Você está lendo o jornal enquanto toma café da manhã. Na mesa, xícaras, pratos, talheres. Ou então está na mesa do escritório e lá repousam papeis, lápis, canetas, computador. Tente atiçar a sua criatividade: será que esses objetos podem ter outros usos, que não aqueles habituais? Já pensou que essa xícara pode ser um senhor muito velhinho; o prato um navio; o talher uma árvore falante? No Festival Internacional de Teatro de Objetos (Fito), tudo é possível. Depois de passar por lugares como Belo Horizonte e Manaus, o evento deve aportar no Recife, entre março e abril.
A ideia de criar o festival foi da publicitária Lina Rosa Vieira, diretora e curadora de iniciativas como o Cine Sesi Cultural e o Festival Sesi Bonecos do Brasil e do Mundo. “O espetáculo que me despertou para o teatro de objetos foi o de um grupo que fazia O avarento, de Molière, utilizando torneiras. Aquilo era criativo, inusitado. Depois fui vendo outros e percebendo que essa era uma linguagem específica”.
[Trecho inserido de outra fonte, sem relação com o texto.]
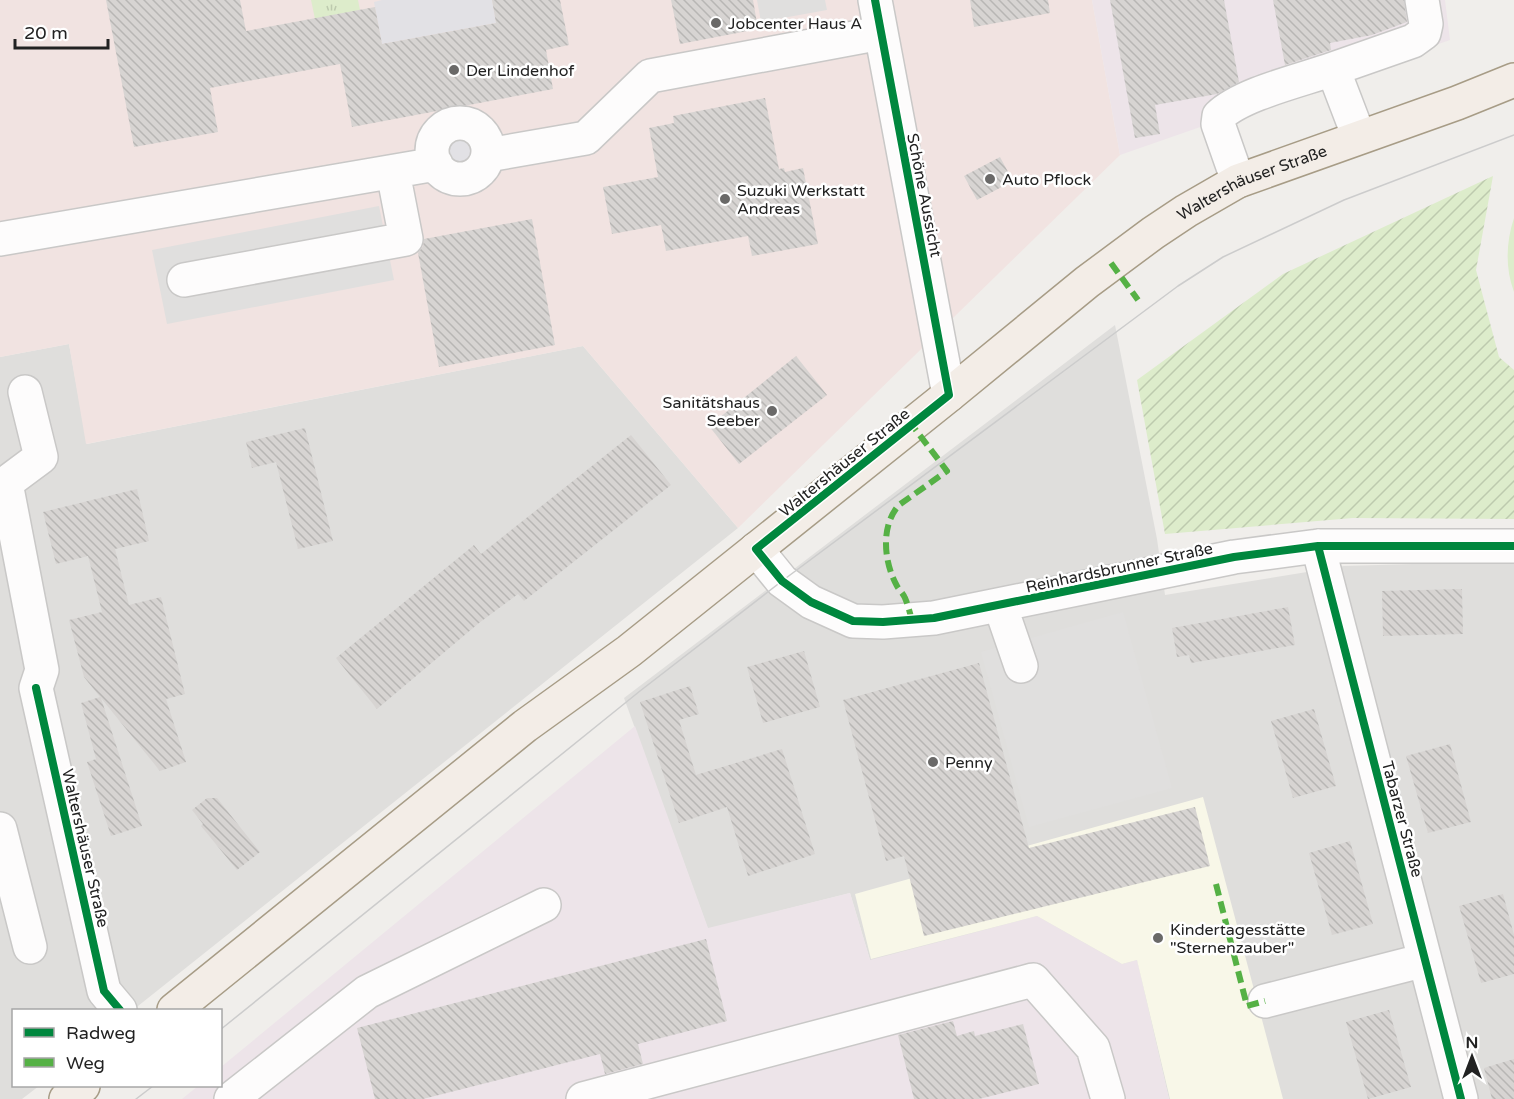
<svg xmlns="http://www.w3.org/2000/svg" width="1514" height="1099" font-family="'Varela Round',sans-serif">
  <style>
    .residential { fill: #dfdedc }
    .commercial { fill: #f1e3e1 }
    .industrial { fill: #ede4e9 }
    .education { fill: #f8f7e8 }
    .grass { fill: url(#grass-tufts) }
    .garden { fill: url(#garden-furrows) }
    .parking { fill: #e0dfde }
    .plaza { fill: #e2e1e5 }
    .building { fill: url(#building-back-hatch) }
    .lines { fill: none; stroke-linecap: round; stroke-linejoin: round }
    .minor-casing { stroke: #c9c8c7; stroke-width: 36 }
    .major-casing { stroke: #a79c86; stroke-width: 36 }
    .minor { stroke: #fdfcfc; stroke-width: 33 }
    .major { stroke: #f3ede7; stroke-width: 33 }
    .tram { stroke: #ccc; stroke-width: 1.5 }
    .quiet { stroke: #55b145; stroke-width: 6; stroke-dasharray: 12 6; stroke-linecap: butt }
    .cycleway-casing { stroke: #fff; stroke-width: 11 }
    .cycleway { stroke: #00873e; stroke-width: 8 }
    .poi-dot { fill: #6a6968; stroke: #fff; stroke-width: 2 }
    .labels { text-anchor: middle; stroke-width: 5; stroke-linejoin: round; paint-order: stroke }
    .poi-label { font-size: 16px; fill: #222; stroke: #fff; text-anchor: start }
    .street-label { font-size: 16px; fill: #222; stroke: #fff }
  </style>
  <defs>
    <pattern id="grass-tufts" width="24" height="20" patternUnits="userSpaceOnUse" patternTransform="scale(1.5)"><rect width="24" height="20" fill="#ddeccb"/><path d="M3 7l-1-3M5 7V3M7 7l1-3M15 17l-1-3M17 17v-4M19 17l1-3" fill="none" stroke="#bdcaae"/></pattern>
    <pattern id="garden-furrows" width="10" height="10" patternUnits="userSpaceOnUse" patternTransform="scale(1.5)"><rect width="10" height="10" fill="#ddeccb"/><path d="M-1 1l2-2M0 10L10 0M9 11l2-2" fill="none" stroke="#bdcaae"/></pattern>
    <pattern id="building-back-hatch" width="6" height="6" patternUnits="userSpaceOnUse" patternTransform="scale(1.5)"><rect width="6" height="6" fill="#d7d4d2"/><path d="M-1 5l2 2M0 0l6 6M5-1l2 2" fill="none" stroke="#b8b6b4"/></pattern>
  </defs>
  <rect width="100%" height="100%" fill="#f0eeeb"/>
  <path class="residential" d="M1115,325L1157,539L1165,595L1344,566L1514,561V1099H1169L1137,961L1122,965L870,960L850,893L708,929L624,698Z
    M69,344L87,444L583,346L738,528L133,1010H14V1086H39L22,1099H0V357Z"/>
  <path class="commercial" d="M0,0H1092L1120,155L738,528L583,346L86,444L69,344L0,357Z"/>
  <path class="industrial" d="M1092,0H1445L1450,40L1120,155Z
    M635,726L708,928L850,893L870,960L1037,916L1122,964L1137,960L1169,1099H182L198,1086H220L221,1067Z"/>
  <path class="education" d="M1203,797L1283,1099H1170L1137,960L1122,964L1037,916L871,959L855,894Z"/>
  <path class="grass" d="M311,0H358L360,10L315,19Z
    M1514,218V292C1505,268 1506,242 1514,218Z"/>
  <path class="garden" d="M1493,176L1476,270L1499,357L1514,370V519L1353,518L1165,534L1137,380L1283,274Z"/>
  <path class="parking" d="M757,0H825L827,10L761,22Z
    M379,206L394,280L167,324L152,250Z
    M1123,612L1172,788L1029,827L981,652Z"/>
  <path class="plaza" d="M382,0H492L496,23L382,44L374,2Z
    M458,138L469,141L473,151L469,161L458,165L449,160L446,155L448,144Z"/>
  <path class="building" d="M106,0H240L246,31L375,7L382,44L496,23L492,0H560L569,45L546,50L553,89L352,127L340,64L210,88L218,132L134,147Z
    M671,0H753L758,29L680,44Z
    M970,0H1048L1050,13L974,27Z
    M1110,0H1224L1239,82L1217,94L1155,105L1160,134L1135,138Z
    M1273,0H1404L1407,22L1372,35L1330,43L1331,50L1285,65Z
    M765,98L779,169L784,168L785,172L803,168L818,244L752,256L748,236L666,251L661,225L612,234L603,187L658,177L649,128L674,123L673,116Z
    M1000,157L1013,181L977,200L964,176Z
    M532,219L555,345L439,367L418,253L423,246L424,239Z
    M796,356L827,395L739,464L709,426Z
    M305,428L333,541L298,549L276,462L252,468L246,442Z
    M631,435L671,485L524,601L518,594L479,623L377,709L336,658L474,545L481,554Z
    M137,489L149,541L115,549L129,605L161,597L185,694L166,699L186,762L160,771L101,698L142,826L111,836L87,762L96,759L81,703L100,697L84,677L69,620L102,612L88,556L56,564L43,512Z
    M1462,589L1463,634L1383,636L1382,591Z
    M1288,607L1295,645L1191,663L1189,655L1177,657L1172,628Z
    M804,651L820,707L763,723L747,667Z
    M979,663L1029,848L1195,807L1210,866L924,936L904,856L886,861L843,700Z
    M690,686L699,714L679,720L696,775L782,749L815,854L748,876L727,807L679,823L640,702Z
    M1314,709L1336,786L1293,798L1271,721Z
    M1450,744L1471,822L1428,833L1406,756Z
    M207,798H217L260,852L237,870L201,826L203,824L192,810Z
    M1350,841L1373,924L1332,935L1309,853Z
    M1503,894L1514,935V974L1481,983L1459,906Z
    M706,939L727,1021L638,1044L643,1064L605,1074L600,1054L423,1099H375L357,1028Z
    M1389,1010L1411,1087L1368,1099L1346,1022Z
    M953,1021L957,1036L974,1031L975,1036L1023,1024L1039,1084L979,1099H914L898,1035Z
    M1514,1059V1099H1492L1484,1068Z"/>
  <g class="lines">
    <g class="minor-casing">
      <path id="minor" d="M875,0L949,395
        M1333,69L1413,41L1424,33L1426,24L1422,0
        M432 151a28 28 0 1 1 56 0a28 28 0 1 1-56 0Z
        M488,155L586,138L650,76L881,33
        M1238,181L1218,124L1219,116C1241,94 1302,80 1333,69L1359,137
        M0,239L436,164
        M184,280L406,239L393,172
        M25,392L41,457L6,483L42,670L36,688L104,991L120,1010
        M1318,546L1461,1099
        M756,549L782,581L811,602L853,621L883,622L934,618L1234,557L1318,546H1514
        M1000,605L1021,666
        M0,829L30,947
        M1265,1001L1425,960
        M231,1099L367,992L544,905
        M583,1099L1033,980L1093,1048L1108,1099"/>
    </g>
    <g class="major-casing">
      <g id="major">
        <path id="s1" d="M174,1010L525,726L629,651L949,395L1087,282L1153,233L1186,211L1238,181L1457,103L1514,80"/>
        <path d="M66,1099L83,1086"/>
      </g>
    </g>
    <use href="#minor" class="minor"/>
    <use href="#major" class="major"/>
    <path class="tram" d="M220,1030L640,691L782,581L1178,286L1223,257L1344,200L1514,135
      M136,1099L153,1086"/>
    <path class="quiet" d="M1111,263L1138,300
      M912,621C910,613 908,605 905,598C903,593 899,590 897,586C884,563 880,526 899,505L947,471L912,425
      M1216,884L1247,1006L1265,1001"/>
    <g class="cycleway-casing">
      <path id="cycleway" d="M875,0L949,395L756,549L782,581L811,602L853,621L883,622L934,618L1234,557L1318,546H1514
        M1318,546L1461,1099
        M36,688L104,991L120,1010"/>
    </g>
    <use href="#cycleway" class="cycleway"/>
  </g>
  <g class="poi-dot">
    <circle cx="716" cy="23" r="6"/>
    <circle cx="454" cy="70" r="6"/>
    <circle cx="990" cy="179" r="6"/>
    <circle cx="725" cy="199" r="6"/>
    <circle cx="772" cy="411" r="6"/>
    <circle cx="933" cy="762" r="6"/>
    <circle cx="1158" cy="938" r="6"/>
  </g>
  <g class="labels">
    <g class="poi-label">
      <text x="728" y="29">Jobcenter Haus A</text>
      <text x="466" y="76">Der Lindenhof</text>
      <text x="1002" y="185">Auto Pflock</text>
      <text x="737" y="196">Suzuki Werkstatt<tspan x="737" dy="18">Andreas</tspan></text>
      <text x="760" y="408" text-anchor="end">Sanitätshaus<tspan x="760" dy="18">Seeber</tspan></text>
      <text x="945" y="768">Penny</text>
      <text x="1170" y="935">Kindertagesstätte<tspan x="1170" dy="18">"Sternenzauber"</tspan></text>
    </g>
    <g class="street-label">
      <text dy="6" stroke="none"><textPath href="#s1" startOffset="1362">Waltershäuser Straße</textPath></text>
      <text transform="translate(925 195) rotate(79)" y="6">Schöne Aussicht</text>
      <text transform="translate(844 462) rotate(-39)" y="6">Waltershäuser Straße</text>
      <text transform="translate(1119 567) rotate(-12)" y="6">Reinhardsbrunner Straße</text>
      <text transform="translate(1403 819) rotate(75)" y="6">Tabarzer Straße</text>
      <text transform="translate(86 848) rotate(77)" y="6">Waltershäuser Straße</text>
    </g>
  </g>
  <rect x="12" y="1009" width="210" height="78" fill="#ffffff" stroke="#a7a7a7" stroke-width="1.5"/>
  <rect x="24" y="1028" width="30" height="9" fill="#00873e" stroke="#a7a7a7" stroke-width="1.5"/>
  <text x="66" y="1039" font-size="18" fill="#222222">Radweg</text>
  <rect x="24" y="1058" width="30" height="9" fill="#55b145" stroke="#a7a7a7" stroke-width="1.5"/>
  <text x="66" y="1069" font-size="18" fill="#222222">Weg</text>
  <g transform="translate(1472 1057)" stroke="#ffffff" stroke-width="4.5" paint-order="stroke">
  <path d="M0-4.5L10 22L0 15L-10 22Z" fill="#222222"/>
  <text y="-9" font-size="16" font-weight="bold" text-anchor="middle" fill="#222222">N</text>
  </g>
  <path d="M15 39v9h93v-9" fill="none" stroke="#222222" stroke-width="3"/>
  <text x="24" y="39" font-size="18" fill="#222222" stroke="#ffffff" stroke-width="4.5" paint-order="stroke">20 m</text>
</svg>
O Sesi apoiou a ideia, ainda que essa arte ofereça múltiplas possibilidades, inclusive a de criticar a produção de objetos em larga escala. “Mas o Sesi sabe que indústria cultural também é indústria. E a cultura faz parte da responsabilidade social deles”, explica. Lina lembra, por exemplo, de uma ocasião em que o espetáculo Histórias de meia-sola, apresentado com sapatos, do grupo Fernán Cardama, da Argentina, foi exibido numa fábrica de calçados. A montagem traz Aquiles Petruchelli, dono da loja A felicidade dos seus pés. E esse sapateiro mostra que cada sapato tem a sua história. “Lembro dos trabalhadores dizendo que nunca mais iriam olhar para os sapatos da mesma forma”, diz.
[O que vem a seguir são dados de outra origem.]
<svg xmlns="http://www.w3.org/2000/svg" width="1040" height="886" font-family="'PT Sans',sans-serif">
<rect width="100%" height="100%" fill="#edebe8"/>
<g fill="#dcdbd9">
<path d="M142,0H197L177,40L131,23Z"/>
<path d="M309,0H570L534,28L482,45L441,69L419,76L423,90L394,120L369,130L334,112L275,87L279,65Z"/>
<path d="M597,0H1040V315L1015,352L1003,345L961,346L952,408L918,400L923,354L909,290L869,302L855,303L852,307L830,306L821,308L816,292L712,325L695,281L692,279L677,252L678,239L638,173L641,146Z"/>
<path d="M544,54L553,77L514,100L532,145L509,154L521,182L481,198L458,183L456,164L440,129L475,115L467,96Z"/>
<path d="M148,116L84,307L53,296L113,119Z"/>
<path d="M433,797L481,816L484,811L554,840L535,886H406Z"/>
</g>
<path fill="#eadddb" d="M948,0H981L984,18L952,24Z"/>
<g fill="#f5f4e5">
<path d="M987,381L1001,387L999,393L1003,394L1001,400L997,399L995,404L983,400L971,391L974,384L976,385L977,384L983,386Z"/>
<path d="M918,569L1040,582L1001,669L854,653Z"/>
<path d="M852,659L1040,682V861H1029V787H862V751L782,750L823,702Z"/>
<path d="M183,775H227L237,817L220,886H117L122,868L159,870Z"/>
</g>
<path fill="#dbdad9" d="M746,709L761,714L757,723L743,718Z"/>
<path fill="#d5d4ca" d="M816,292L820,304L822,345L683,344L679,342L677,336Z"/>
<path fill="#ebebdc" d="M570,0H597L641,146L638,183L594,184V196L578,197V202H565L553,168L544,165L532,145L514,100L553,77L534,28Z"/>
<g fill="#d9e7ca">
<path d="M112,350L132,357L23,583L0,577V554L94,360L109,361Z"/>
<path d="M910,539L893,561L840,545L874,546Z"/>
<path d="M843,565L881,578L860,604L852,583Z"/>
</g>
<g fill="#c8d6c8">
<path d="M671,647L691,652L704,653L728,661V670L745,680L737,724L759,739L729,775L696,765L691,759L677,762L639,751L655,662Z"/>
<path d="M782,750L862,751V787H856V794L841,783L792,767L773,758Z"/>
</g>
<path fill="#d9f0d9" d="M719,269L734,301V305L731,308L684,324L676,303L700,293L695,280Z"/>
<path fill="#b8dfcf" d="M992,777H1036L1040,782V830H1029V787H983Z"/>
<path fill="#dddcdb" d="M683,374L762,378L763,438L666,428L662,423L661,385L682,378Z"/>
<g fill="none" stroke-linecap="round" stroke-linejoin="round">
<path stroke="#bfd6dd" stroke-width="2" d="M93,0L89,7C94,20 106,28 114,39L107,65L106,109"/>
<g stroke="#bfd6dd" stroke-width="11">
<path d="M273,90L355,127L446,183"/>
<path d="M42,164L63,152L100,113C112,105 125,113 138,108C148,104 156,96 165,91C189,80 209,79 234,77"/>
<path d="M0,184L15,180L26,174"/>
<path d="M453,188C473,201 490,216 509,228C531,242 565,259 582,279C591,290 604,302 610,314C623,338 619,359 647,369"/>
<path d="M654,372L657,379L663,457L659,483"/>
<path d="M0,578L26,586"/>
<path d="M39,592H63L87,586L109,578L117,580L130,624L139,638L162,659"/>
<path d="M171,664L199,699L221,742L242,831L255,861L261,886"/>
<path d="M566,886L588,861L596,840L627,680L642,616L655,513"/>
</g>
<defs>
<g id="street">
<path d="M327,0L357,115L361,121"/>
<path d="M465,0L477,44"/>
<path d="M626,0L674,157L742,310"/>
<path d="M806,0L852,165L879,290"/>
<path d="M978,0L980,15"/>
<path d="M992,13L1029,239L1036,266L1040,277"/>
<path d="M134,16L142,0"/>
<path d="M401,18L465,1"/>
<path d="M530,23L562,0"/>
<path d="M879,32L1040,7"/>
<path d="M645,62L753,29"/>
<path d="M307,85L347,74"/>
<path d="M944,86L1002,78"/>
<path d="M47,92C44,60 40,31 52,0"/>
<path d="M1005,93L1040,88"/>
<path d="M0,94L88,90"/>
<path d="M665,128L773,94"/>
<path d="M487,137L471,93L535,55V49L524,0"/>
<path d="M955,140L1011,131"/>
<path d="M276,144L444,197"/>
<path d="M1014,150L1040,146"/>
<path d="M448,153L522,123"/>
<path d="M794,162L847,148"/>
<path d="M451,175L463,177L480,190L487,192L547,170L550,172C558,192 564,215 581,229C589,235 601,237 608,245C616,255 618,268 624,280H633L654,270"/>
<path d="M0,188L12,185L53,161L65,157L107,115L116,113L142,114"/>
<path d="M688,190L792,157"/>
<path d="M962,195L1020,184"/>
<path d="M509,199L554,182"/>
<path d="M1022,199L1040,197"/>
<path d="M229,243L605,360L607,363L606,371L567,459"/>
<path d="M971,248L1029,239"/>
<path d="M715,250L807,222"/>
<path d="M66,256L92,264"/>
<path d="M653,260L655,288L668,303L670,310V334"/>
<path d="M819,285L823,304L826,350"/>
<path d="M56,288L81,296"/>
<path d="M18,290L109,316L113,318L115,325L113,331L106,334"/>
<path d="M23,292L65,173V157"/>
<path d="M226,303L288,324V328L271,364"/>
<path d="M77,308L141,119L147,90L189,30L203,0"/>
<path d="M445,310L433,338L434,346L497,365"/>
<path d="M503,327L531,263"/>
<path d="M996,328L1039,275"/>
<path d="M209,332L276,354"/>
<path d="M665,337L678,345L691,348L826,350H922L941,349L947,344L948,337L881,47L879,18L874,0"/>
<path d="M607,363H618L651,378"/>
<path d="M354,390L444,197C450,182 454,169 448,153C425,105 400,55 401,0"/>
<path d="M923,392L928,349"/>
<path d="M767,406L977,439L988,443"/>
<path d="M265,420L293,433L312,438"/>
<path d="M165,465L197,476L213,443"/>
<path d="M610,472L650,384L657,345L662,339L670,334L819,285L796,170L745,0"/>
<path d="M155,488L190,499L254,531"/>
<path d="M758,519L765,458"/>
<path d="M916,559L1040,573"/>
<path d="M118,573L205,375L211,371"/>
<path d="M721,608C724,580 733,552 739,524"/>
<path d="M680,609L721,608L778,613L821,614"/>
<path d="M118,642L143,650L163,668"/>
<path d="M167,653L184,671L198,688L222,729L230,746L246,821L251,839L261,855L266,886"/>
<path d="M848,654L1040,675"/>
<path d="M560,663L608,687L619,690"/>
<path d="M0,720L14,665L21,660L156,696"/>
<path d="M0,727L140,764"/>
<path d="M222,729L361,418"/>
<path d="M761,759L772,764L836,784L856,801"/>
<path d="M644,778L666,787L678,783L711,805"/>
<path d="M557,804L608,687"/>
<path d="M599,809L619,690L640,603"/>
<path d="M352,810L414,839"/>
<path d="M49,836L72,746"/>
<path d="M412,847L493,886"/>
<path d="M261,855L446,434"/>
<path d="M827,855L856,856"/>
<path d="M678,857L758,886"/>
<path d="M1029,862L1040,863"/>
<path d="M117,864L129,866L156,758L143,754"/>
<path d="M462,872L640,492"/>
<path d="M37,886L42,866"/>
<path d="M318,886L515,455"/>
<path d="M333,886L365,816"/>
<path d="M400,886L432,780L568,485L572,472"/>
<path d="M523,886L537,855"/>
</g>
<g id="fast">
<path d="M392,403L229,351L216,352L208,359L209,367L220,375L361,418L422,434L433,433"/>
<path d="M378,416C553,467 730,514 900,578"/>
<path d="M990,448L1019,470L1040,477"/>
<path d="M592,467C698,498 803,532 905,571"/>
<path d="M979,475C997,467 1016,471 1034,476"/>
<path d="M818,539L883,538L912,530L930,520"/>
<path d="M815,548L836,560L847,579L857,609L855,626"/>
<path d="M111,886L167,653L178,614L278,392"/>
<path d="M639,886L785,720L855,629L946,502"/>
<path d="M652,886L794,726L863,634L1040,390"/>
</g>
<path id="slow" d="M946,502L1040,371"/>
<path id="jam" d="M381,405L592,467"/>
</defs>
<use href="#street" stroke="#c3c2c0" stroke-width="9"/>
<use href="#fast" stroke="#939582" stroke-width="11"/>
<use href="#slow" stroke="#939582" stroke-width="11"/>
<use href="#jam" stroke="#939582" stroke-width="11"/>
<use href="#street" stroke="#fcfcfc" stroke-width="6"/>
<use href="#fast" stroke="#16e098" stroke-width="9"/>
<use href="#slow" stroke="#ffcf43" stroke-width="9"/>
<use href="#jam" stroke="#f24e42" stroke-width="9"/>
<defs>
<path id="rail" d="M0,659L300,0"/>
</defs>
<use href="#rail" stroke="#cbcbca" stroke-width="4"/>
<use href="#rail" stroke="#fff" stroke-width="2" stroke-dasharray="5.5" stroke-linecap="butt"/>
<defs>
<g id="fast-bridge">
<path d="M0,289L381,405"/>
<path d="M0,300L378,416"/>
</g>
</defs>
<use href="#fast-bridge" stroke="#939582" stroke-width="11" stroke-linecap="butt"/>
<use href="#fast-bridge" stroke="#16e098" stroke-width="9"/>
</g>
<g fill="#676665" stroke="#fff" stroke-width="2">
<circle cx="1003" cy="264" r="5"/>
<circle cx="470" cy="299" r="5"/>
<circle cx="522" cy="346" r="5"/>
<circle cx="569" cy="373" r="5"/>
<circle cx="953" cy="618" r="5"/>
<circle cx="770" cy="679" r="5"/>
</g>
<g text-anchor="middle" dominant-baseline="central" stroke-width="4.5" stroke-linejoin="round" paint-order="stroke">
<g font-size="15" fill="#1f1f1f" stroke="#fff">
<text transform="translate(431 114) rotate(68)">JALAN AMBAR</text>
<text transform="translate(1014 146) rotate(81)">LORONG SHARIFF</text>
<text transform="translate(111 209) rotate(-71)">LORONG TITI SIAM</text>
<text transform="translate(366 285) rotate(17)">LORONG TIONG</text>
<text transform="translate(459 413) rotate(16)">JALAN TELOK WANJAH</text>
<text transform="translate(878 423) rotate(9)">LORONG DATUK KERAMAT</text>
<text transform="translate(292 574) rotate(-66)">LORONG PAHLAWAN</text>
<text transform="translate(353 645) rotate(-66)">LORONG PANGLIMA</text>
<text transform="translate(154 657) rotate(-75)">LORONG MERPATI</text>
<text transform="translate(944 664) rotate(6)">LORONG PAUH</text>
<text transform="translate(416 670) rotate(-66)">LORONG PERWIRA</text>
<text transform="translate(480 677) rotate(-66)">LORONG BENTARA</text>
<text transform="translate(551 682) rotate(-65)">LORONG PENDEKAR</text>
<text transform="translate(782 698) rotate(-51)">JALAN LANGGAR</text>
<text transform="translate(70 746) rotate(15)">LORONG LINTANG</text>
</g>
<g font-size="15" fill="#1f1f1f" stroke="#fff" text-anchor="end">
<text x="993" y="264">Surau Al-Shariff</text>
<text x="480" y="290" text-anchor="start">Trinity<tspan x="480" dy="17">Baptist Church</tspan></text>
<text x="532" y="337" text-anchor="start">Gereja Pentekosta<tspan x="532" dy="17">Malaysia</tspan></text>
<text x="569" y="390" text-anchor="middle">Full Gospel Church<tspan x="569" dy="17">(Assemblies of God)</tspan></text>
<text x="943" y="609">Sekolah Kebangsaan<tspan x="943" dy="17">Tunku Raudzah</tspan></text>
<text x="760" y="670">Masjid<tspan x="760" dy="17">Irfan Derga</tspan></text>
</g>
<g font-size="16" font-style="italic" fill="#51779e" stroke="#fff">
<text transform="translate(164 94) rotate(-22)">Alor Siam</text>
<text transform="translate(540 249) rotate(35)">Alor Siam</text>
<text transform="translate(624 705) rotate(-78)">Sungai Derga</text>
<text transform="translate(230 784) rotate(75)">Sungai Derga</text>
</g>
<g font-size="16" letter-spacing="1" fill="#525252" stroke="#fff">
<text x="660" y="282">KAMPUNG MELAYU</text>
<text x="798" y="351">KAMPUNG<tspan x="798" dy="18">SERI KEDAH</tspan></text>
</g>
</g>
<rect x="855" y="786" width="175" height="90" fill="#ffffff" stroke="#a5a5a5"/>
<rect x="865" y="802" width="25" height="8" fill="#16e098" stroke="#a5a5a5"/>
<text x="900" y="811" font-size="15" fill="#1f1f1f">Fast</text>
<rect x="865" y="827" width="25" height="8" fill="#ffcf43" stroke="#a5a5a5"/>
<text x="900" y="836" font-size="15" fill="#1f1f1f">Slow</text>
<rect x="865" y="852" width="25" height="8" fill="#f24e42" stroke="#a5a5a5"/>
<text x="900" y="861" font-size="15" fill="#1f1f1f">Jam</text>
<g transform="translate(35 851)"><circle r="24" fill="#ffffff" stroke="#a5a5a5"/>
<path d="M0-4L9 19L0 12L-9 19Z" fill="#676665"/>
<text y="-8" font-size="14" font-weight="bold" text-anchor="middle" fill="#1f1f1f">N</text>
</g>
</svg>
Aqui no Recife, o Fito deve ser realizado no Marco Zero, se estendendo provavelmente até um dos Armazéns do porto. Se a proposta e a própria poética do Sesi Bonecos favorecem eventos em praças, ruas, com muitas pessoas, como foi aqui em 2008, o Fito exige uma intimidade maior. É uma experiência de teatro: são quatro salas, com capacidade para 200 pessoas cada, com quatro ou cinco sessões por dia, num total de 20 espetáculos em três dias.
“Para muitas pessoas, é um despertar. Elas não sabem do que se trata e ficam encantadas”, diz a diretora. Talvez até por conta desse ineditismo, uma das ações importantes é a FitoMostra. O grupo XPTO, de São Paulo, faz pequenas performances e depois conversa com os espectadores.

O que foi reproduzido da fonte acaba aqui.